Exercise goal: From the rows below, pull out every line from the one containing "próximo sábado 10" through the one containing "participantes.", inclusive, and reproduce them verbatim.
━━━━━━━━
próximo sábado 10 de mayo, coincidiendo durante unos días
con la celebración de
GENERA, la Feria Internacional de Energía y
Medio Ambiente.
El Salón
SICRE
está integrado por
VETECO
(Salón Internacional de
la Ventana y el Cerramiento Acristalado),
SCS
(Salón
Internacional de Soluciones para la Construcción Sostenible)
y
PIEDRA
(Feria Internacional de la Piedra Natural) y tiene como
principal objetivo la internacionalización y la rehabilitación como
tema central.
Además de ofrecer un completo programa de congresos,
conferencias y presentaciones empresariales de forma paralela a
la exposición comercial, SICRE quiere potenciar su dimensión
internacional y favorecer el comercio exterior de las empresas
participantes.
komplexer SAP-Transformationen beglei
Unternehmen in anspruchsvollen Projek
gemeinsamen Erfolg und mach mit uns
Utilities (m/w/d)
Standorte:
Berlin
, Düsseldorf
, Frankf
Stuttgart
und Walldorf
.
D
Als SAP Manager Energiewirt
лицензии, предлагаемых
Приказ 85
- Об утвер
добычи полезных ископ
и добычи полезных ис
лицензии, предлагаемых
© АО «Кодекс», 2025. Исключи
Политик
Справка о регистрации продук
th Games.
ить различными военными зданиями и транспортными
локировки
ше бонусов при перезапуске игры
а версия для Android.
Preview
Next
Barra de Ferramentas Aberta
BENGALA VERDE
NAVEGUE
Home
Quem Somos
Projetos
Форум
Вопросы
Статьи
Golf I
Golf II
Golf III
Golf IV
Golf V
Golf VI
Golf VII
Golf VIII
━━━━━━━━
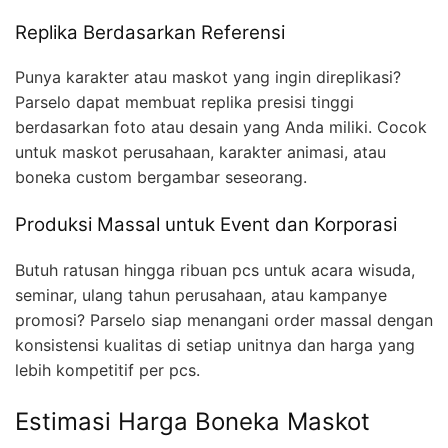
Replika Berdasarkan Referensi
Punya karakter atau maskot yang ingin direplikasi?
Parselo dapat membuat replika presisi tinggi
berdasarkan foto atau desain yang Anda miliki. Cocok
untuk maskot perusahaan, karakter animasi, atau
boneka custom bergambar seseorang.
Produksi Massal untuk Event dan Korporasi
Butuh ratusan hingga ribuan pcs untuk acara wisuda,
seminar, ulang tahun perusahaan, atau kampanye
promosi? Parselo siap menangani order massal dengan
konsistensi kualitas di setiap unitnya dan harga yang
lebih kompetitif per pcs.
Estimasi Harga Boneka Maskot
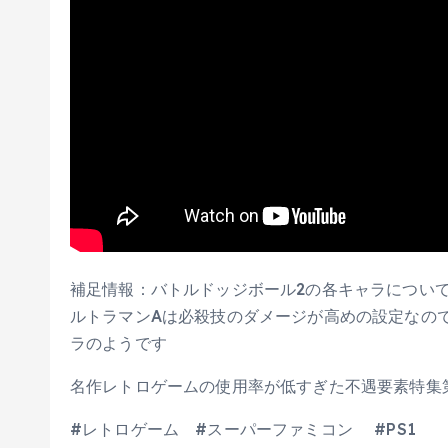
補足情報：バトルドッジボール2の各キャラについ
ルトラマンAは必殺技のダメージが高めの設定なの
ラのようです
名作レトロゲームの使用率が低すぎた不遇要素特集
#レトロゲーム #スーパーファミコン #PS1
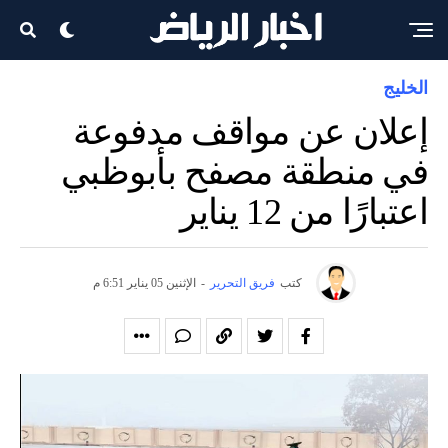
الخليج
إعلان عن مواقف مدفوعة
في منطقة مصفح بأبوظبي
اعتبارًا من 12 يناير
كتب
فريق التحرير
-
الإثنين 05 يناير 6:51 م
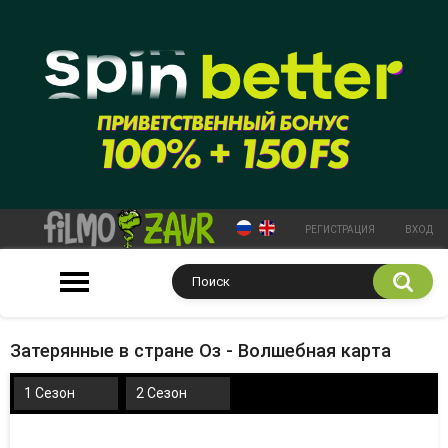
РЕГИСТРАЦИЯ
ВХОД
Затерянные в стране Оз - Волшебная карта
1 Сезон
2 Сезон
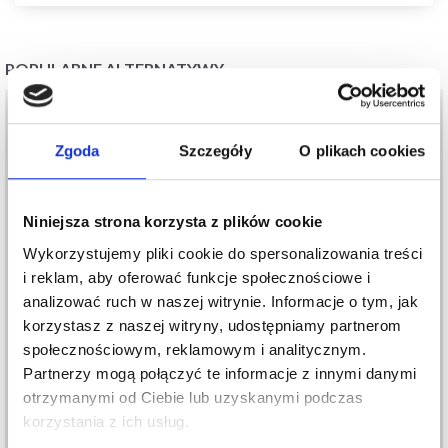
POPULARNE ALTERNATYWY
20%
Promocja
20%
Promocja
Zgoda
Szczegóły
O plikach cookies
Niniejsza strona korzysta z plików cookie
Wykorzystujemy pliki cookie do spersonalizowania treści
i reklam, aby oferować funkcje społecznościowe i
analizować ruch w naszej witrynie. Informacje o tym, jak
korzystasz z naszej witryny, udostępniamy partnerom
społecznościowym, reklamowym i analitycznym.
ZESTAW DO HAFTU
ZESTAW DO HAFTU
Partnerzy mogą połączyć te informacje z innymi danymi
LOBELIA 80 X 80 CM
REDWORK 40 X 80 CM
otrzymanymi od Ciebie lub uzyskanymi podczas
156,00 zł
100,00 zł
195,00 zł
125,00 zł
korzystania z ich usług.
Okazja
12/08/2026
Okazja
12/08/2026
━━━━━━━━
Completed exercise:
próximo sábado 10 de mayo, coincidiendo durante unos días
con la celebración de
GENERA, la Feria Internacional de Energía y
Medio Ambiente.
El Salón
SICRE
está integrado por
VETECO
(Salón Internacional de
la Ventana y el Cerramiento Acristalado),
SCS
(Salón
Internacional de Soluciones para la Construcción Sostenible)
y
PIEDRA
(Feria Internacional de la Piedra Natural) y tiene como
principal objetivo la internacionalización y la rehabilitación como
tema central.
Además de ofrecer un completo programa de congresos,
conferencias y presentaciones empresariales de forma paralela a
la exposición comercial, SICRE quiere potenciar su dimensión
internacional y favorecer el comercio exterior de las empresas
participantes.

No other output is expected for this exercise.